EXERCISE BRIEF
Please repeat the lines below, exactly and only, from the one that holds "Public Domain Dedic" through the one that holds "interested in darts.".

Collected data:
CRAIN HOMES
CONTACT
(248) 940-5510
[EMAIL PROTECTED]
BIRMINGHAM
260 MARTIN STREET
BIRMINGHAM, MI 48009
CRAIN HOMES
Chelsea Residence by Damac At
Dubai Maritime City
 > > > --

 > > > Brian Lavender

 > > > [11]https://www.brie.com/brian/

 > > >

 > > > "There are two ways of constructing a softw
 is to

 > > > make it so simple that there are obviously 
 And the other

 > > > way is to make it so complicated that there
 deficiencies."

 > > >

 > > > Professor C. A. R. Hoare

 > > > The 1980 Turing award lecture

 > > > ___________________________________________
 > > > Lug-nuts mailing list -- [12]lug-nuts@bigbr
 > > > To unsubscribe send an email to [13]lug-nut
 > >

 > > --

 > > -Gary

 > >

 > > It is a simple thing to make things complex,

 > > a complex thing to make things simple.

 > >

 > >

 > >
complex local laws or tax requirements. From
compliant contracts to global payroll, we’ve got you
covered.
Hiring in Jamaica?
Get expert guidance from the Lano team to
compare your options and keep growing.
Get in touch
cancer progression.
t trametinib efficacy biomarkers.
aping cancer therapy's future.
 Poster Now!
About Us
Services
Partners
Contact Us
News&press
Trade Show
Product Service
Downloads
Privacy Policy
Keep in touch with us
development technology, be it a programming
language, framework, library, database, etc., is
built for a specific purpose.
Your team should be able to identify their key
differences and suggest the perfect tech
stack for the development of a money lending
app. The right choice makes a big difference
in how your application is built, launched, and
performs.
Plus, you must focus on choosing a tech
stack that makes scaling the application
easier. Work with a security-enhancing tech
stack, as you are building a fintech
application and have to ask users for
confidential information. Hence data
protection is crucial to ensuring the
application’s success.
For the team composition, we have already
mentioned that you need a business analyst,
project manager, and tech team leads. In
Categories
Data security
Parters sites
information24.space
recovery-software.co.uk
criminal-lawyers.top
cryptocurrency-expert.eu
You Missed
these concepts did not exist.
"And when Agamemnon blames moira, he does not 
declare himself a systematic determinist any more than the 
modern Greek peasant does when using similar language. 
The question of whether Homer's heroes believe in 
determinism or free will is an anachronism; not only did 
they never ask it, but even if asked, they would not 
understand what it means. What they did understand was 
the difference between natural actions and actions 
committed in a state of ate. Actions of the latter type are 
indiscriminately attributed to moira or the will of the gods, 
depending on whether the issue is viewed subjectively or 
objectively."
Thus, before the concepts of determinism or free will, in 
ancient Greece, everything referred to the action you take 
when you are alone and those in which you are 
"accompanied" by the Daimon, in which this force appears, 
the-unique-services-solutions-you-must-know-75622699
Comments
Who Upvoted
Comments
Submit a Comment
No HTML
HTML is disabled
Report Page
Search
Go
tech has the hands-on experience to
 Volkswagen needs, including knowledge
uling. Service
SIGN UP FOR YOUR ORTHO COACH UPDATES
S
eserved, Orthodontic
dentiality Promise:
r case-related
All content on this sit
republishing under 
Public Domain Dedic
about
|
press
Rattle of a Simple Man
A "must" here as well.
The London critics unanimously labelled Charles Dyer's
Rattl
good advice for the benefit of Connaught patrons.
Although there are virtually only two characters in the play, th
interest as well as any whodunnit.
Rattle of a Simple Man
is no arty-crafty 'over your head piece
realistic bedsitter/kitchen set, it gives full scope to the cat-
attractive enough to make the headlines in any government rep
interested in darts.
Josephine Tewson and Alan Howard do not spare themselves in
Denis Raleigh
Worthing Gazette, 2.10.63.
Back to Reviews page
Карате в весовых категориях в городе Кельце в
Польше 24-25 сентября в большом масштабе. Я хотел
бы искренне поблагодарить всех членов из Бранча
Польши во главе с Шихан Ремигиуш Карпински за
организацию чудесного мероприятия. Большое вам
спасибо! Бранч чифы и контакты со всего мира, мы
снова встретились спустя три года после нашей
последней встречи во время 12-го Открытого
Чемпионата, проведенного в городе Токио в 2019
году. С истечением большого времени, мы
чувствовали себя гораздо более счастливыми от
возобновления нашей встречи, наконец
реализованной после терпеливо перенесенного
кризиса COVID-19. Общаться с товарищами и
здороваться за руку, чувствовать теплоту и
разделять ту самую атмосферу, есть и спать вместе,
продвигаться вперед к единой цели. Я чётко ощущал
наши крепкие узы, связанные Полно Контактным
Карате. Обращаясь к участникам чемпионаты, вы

EXERCISE RESULT
Public Domain Dedic
about
|
press
Rattle of a Simple Man
A "must" here as well.
The London critics unanimously labelled Charles Dyer's
Rattl
good advice for the benefit of Connaught patrons.
Although there are virtually only two characters in the play, th
interest as well as any whodunnit.
Rattle of a Simple Man
is no arty-crafty 'over your head piece
realistic bedsitter/kitchen set, it gives full scope to the cat-
attractive enough to make the headlines in any government rep
interested in darts.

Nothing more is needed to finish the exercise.